> PROVIDED INFORMATION:
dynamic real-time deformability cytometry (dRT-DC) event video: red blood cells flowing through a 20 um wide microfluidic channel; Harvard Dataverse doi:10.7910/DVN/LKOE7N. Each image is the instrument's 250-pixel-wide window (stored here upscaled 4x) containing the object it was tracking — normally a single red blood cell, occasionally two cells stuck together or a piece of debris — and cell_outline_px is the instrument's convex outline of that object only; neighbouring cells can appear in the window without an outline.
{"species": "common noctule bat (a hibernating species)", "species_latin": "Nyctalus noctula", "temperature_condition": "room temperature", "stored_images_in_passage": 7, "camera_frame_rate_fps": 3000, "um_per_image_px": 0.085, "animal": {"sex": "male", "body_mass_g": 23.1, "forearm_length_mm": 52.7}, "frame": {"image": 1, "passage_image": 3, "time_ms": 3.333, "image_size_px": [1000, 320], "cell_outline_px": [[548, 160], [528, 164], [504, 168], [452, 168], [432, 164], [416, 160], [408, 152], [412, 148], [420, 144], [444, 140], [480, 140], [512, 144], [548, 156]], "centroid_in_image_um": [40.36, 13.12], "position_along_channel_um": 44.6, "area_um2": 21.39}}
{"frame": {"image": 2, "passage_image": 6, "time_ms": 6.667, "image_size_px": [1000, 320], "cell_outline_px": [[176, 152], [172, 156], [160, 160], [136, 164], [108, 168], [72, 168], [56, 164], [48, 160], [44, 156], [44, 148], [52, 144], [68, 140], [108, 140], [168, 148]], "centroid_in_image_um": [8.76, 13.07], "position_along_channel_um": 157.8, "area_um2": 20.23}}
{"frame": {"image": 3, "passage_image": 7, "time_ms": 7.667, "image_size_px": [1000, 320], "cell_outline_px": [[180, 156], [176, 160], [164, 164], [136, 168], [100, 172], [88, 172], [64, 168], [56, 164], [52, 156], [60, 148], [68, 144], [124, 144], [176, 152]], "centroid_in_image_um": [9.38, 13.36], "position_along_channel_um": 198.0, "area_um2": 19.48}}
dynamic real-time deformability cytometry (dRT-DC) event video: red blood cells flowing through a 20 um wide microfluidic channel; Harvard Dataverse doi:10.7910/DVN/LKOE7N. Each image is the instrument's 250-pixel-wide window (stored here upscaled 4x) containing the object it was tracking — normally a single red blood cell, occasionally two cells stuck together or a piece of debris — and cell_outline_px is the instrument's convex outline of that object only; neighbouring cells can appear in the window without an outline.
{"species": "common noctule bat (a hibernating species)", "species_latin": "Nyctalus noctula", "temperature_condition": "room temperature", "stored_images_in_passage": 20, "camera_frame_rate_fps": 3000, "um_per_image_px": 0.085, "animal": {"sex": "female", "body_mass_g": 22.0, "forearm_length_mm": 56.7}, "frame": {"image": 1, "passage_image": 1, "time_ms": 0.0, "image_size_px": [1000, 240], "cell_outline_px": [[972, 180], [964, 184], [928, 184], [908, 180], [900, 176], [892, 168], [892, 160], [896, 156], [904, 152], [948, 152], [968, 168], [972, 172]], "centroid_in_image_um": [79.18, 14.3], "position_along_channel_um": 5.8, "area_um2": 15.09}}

> DO THIS: Copy all the records above precisely.

> REPLY:
dynamic real-time deformability cytometry (dRT-DC) event video: red blood cells flowing through a 20 um wide microfluidic channel; Harvard Dataverse doi:10.7910/DVN/LKOE7N. Each image is the instrument's 250-pixel-wide window (stored here upscaled 4x) containing the object it was tracking — normally a single red blood cell, occasionally two cells stuck together or a piece of debris — and cell_outline_px is the instrument's convex outline of that object only; neighbouring cells can appear in the window without an outline.
{"species": "common noctule bat (a hibernating species)", "species_latin": "Nyctalus noctula", "temperature_condition": "room temperature", "stored_images_in_passage": 7, "camera_frame_rate_fps": 3000, "um_per_image_px": 0.085, "animal": {"sex": "male", "body_mass_g": 23.1, "forearm_length_mm": 52.7}, "frame": {"image": 1, "passage_image": 3, "time_ms": 3.333, "image_size_px": [1000, 320], "cell_outline_px": [[548, 160], [528, 164], [504, 168], [452, 168], [432, 164], [416, 160], [408, 152], [412, 148], [420, 144], [444, 140], [480, 140], [512, 144], [548, 156]], "centroid_in_image_um": [40.36, 13.12], "position_along_channel_um": 44.6, "area_um2": 21.39}}
{"frame": {"image": 2, "passage_image": 6, "time_ms": 6.667, "image_size_px": [1000, 320], "cell_outline_px": [[176, 152], [172, 156], [160, 160], [136, 164], [108, 168], [72, 168], [56, 164], [48, 160], [44, 156], [44, 148], [52, 144], [68, 140], [108, 140], [168, 148]], "centroid_in_image_um": [8.76, 13.07], "position_along_channel_um": 157.8, "area_um2": 20.23}}
{"frame": {"image": 3, "passage_image": 7, "time_ms": 7.667, "image_size_px": [1000, 320], "cell_outline_px": [[180, 156], [176, 160], [164, 164], [136, 168], [100, 172], [88, 172], [64, 168], [56, 164], [52, 156], [60, 148], [68, 144], [124, 144], [176, 152]], "centroid_in_image_um": [9.38, 13.36], "position_along_channel_um": 198.0, "area_um2": 19.48}}
dynamic real-time deformability cytometry (dRT-DC) event video: red blood cells flowing through a 20 um wide microfluidic channel; Harvard Dataverse doi:10.7910/DVN/LKOE7N. Each image is the instrument's 250-pixel-wide window (stored here upscaled 4x) containing the object it was tracking — normally a single red blood cell, occasionally two cells stuck together or a piece of debris — and cell_outline_px is the instrument's convex outline of that object only; neighbouring cells can appear in the window without an outline.
{"species": "common noctule bat (a hibernating species)", "species_latin": "Nyctalus noctula", "temperature_condition": "room temperature", "stored_images_in_passage": 20, "camera_frame_rate_fps": 3000, "um_per_image_px": 0.085, "animal": {"sex": "female", "body_mass_g": 22.0, "forearm_length_mm": 56.7}, "frame": {"image": 1, "passage_image": 1, "time_ms": 0.0, "image_size_px": [1000, 240], "cell_outline_px": [[972, 180], [964, 184], [928, 184], [908, 180], [900, 176], [892, 168], [892, 160], [896, 156], [904, 152], [948, 152], [968, 168], [972, 172]], "centroid_in_image_um": [79.18, 14.3], "position_along_channel_um": 5.8, "area_um2": 15.09}}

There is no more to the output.